◆ About this exercise: An exact copy is needed of the lines in the entries below from the line with "Panel set 1: First" up to and including the line with "Panel set 2: First", and of nothing else. Leave the pictures out.

--- Records for this task ---

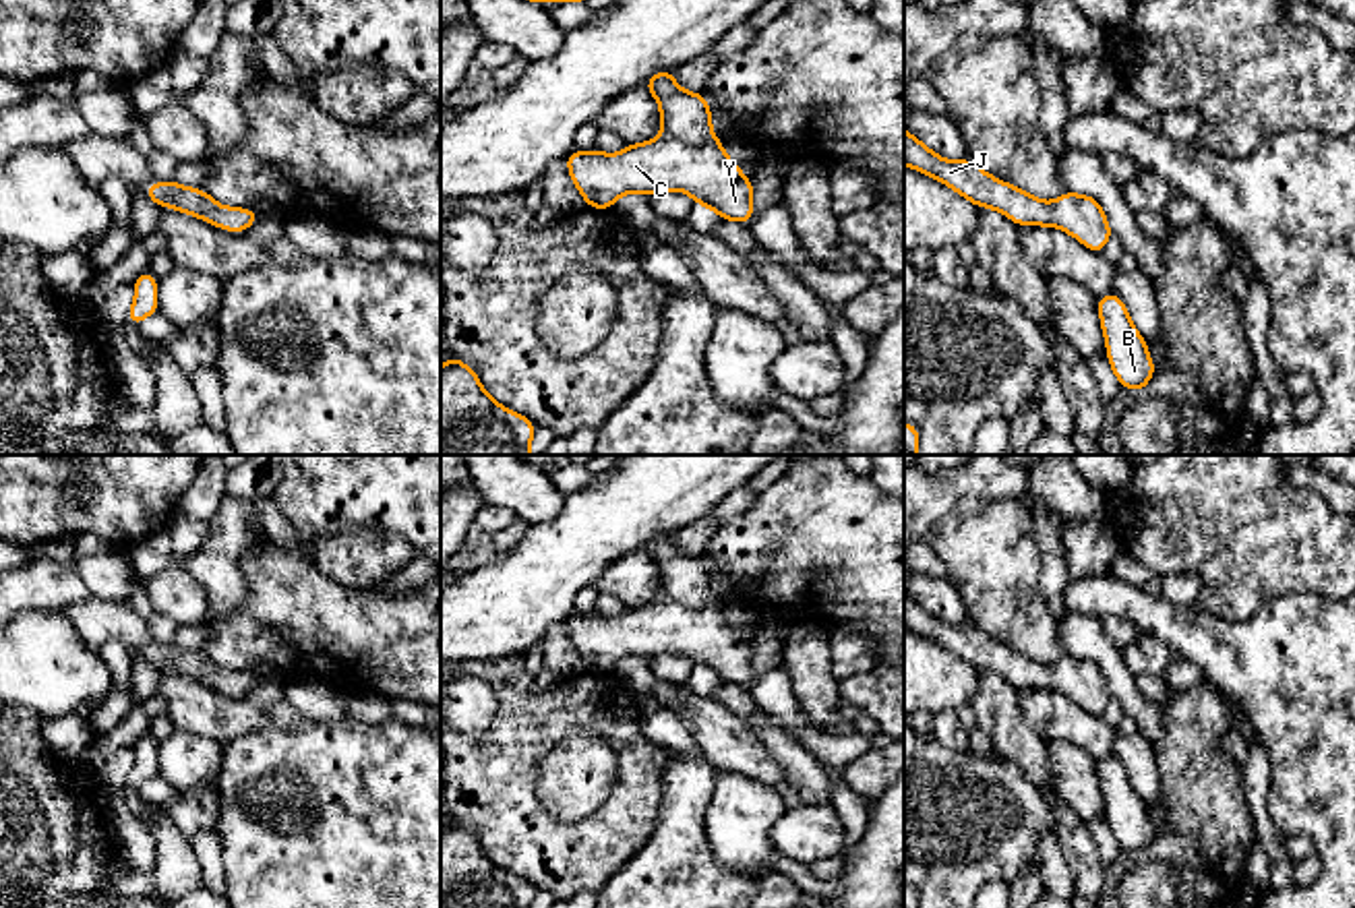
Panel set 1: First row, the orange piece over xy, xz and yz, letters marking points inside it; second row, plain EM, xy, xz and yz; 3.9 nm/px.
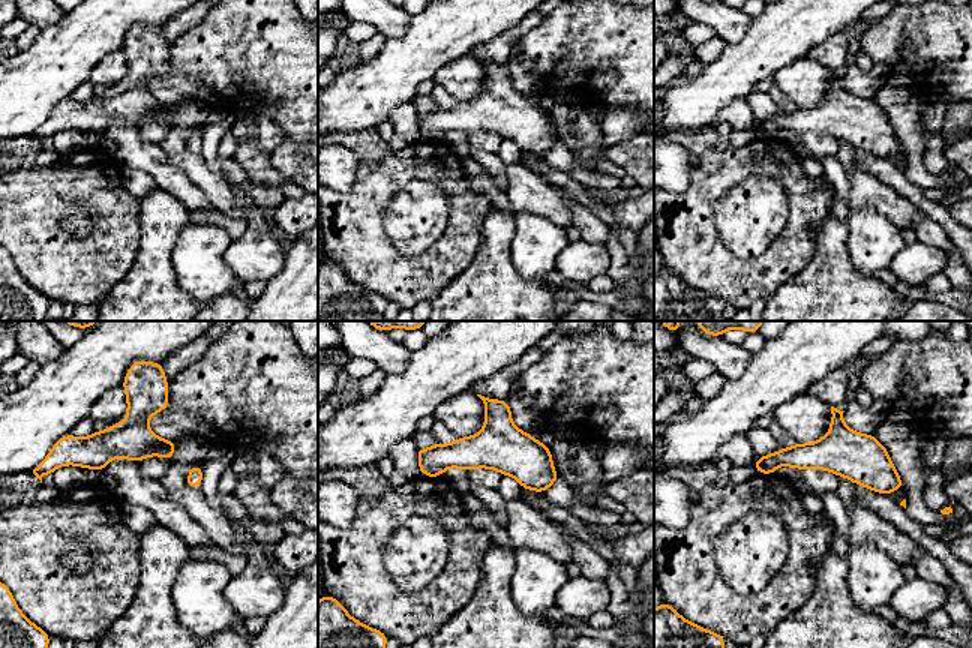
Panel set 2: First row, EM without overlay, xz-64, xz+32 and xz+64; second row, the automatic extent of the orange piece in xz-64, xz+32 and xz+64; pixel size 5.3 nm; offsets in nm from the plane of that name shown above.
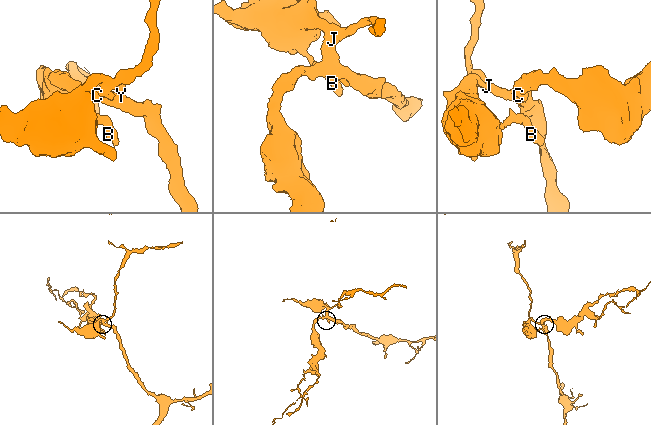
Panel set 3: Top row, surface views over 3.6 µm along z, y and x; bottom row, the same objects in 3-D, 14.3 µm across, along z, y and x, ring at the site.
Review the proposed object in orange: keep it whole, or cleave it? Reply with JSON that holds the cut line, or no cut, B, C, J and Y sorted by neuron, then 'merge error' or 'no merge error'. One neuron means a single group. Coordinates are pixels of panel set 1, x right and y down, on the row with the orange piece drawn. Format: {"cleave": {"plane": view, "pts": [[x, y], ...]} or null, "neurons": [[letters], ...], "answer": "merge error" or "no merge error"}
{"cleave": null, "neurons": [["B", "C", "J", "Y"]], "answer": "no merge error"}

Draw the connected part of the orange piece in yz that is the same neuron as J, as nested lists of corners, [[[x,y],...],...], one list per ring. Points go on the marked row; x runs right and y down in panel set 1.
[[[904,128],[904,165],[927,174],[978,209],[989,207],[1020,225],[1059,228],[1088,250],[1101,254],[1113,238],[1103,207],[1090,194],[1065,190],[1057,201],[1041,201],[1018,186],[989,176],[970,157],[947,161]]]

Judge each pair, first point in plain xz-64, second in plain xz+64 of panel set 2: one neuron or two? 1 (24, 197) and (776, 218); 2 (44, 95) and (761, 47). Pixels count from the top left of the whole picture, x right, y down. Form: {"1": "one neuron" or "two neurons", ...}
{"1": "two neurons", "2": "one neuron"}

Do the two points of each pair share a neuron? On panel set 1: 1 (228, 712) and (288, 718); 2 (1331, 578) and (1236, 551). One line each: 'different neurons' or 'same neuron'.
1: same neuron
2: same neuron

---
--- Records for this task ---

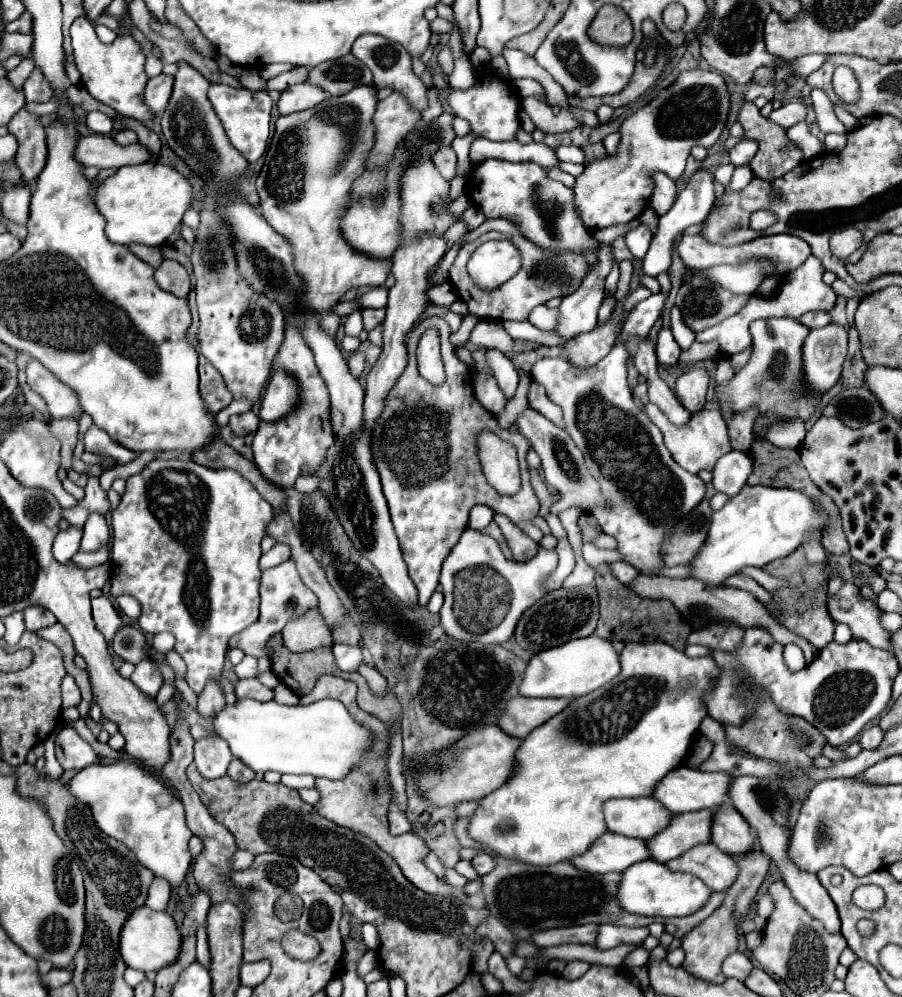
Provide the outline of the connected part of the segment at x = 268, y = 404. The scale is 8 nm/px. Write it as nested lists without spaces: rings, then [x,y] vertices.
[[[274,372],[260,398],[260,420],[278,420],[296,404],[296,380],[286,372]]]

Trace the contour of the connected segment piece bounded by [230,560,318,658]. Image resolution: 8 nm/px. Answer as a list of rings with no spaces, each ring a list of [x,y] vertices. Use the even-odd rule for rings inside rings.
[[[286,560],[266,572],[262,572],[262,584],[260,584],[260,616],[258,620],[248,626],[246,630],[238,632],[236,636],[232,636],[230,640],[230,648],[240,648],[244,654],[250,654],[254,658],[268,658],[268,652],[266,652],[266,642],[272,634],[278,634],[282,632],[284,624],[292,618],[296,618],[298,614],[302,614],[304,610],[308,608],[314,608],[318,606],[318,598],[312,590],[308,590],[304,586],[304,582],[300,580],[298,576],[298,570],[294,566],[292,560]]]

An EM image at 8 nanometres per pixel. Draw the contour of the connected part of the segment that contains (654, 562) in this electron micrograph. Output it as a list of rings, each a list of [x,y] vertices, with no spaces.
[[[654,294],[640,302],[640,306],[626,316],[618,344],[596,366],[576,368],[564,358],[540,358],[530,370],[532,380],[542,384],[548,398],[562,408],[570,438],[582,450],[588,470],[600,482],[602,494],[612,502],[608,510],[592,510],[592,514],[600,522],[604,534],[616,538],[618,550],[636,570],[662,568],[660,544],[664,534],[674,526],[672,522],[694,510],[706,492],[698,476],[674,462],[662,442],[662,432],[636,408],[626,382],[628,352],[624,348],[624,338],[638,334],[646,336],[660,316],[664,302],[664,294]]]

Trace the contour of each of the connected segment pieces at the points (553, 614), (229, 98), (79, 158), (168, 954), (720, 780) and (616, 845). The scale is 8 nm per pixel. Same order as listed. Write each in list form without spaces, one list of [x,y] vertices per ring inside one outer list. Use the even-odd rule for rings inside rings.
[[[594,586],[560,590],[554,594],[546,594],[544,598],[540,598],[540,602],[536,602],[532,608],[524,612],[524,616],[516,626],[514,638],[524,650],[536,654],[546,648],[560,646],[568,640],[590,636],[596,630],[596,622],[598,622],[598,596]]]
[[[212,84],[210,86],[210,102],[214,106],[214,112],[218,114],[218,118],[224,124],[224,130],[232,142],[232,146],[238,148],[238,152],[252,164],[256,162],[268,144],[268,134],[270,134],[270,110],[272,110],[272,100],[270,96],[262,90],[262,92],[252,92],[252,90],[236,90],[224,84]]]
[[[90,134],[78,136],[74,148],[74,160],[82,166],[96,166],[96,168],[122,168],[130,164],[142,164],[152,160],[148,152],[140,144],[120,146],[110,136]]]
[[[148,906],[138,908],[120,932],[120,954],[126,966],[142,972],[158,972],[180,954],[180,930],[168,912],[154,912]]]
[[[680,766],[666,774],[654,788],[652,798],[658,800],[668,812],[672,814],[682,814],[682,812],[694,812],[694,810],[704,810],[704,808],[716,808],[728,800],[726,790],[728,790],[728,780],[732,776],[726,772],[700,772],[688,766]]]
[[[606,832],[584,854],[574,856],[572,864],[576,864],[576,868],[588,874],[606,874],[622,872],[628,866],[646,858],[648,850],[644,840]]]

---
--- Records for this task ---

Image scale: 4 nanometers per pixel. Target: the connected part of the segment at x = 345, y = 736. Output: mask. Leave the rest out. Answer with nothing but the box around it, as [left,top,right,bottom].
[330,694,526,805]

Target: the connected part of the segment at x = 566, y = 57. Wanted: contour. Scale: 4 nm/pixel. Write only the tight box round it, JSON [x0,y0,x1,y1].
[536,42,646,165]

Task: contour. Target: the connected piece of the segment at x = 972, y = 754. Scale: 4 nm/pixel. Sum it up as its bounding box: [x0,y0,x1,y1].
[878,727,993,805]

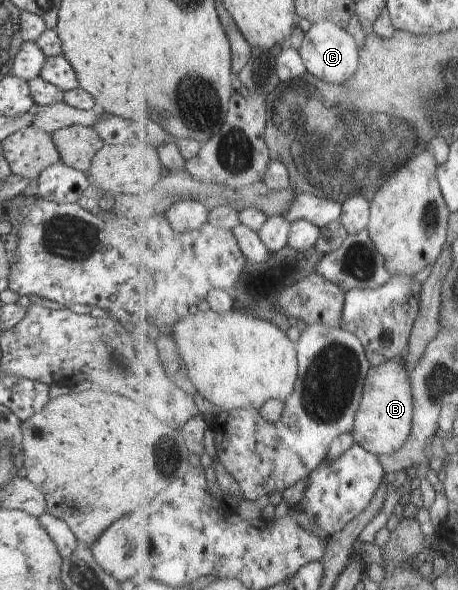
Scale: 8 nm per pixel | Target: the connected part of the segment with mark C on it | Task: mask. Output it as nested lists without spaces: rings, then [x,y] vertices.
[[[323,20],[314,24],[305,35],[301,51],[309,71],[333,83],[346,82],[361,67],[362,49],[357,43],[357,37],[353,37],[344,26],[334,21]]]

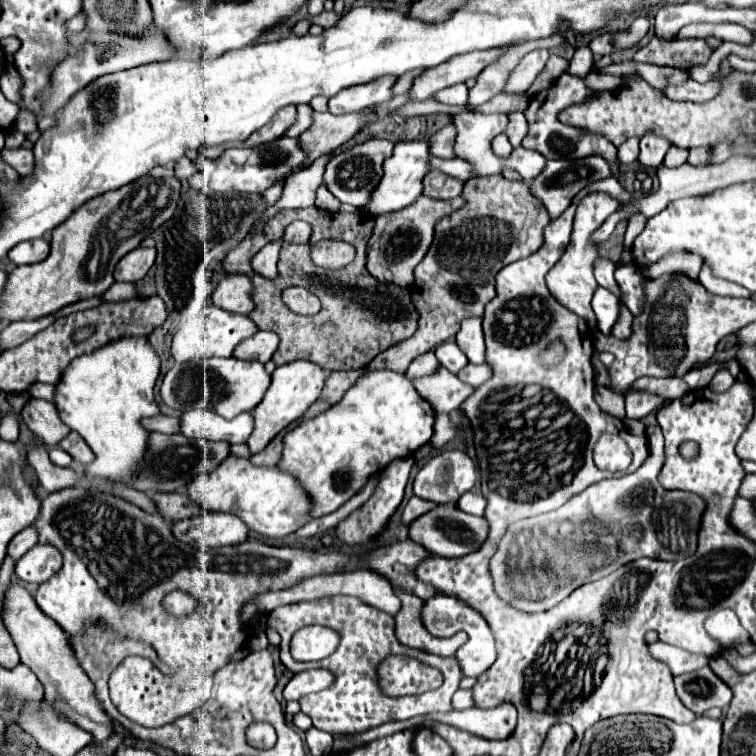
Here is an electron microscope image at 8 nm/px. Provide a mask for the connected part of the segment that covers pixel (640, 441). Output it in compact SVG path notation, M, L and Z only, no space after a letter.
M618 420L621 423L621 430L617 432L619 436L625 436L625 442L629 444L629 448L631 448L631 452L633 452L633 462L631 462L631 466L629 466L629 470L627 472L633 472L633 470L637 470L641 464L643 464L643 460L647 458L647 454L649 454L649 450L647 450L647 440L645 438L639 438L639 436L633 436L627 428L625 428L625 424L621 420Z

---

◆ Problem solution:
Panel set 1: First row, the orange piece over xy, xz and yz, letters marking points inside it; second row, plain EM, xy, xz and yz; 3.9 nm/px.
Panel set 2: First row, EM without overlay, xz-64, xz+32 and xz+64; second row, the automatic extent of the orange piece in xz-64, xz+32 and xz+64; pixel size 5.3 nm; offsets in nm from the plane of that name shown above.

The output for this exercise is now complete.